Diesmal zog ich ihn zu mir, um ihn zu umarmen.
»Dafür sind wir zu zweit. Was einer nicht sieht, sieht vielleicht der andere. Probleme - wer weiß. Bevor wir nicht wissen, was auf uns zukommt, versuchen wir einfach nur neugierig zu sein. Neutral. Verrückt machen im Vorfeld bringt nichts. Ich würde vorschlagen, wir wenden uns an Sophia und Gio und fragen sie, ob sie schonmal von einer anderen Farbe gehört haben.
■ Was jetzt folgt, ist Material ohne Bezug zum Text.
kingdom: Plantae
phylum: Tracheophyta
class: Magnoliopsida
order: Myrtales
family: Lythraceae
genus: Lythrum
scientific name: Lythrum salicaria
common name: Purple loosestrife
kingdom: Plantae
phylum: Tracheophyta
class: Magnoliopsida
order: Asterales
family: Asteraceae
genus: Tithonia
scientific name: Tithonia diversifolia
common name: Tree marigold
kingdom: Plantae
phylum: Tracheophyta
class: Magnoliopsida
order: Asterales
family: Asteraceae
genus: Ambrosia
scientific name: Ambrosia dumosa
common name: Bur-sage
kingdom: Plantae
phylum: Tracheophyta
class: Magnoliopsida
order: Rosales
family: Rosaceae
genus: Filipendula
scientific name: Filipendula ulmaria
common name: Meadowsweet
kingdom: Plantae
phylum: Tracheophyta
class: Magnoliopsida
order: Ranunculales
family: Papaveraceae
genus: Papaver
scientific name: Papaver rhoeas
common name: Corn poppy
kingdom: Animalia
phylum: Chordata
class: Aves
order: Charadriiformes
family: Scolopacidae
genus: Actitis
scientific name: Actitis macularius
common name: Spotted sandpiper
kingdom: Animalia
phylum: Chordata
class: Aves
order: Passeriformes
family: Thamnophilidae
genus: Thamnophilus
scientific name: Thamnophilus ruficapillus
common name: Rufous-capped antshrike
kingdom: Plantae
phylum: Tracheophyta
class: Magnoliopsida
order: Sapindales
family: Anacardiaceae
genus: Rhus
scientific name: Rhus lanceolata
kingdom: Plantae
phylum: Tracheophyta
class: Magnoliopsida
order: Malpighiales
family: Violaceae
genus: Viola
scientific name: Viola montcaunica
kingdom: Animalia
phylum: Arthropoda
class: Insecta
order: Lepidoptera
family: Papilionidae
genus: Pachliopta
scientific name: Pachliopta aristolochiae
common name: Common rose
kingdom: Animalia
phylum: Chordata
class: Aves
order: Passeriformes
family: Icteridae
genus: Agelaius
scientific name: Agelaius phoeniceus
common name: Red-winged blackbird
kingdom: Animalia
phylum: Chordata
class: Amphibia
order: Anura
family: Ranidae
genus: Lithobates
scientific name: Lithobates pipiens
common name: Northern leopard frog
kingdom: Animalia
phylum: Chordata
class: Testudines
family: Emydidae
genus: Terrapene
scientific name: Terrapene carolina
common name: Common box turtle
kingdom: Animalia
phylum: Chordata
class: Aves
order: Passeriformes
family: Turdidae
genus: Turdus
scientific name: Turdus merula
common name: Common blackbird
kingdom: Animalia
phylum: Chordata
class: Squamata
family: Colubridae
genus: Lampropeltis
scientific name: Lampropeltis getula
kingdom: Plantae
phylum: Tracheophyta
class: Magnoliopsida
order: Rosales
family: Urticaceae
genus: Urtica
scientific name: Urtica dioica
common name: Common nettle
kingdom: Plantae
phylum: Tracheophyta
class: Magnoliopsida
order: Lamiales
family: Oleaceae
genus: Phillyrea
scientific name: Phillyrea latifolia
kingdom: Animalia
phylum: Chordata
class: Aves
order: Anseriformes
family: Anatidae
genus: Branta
Ich könnte behaupten, dass ich davon mal gehört hätte und mir das jetzt wieder eingefallen wäre.«
»Gio ist nicht blöd, das durchschaut er gleich!«
»Davon gehe ich aus, mein Schatz«, gab ich zu. »Aber gerade weil er nicht blöd ist, wird er ahnen, dass es um uns geht und dass wir vorsichtig sein wollen mit dieser Info. In jedem Fall bin ich sicher, dass er uns alles erzählt, wenn er etwas weiß. Und dann ... sehen wir weiter.«
Endlich hellte sich Sandros Miene wieder auf und er nickte irgendwann zögernd.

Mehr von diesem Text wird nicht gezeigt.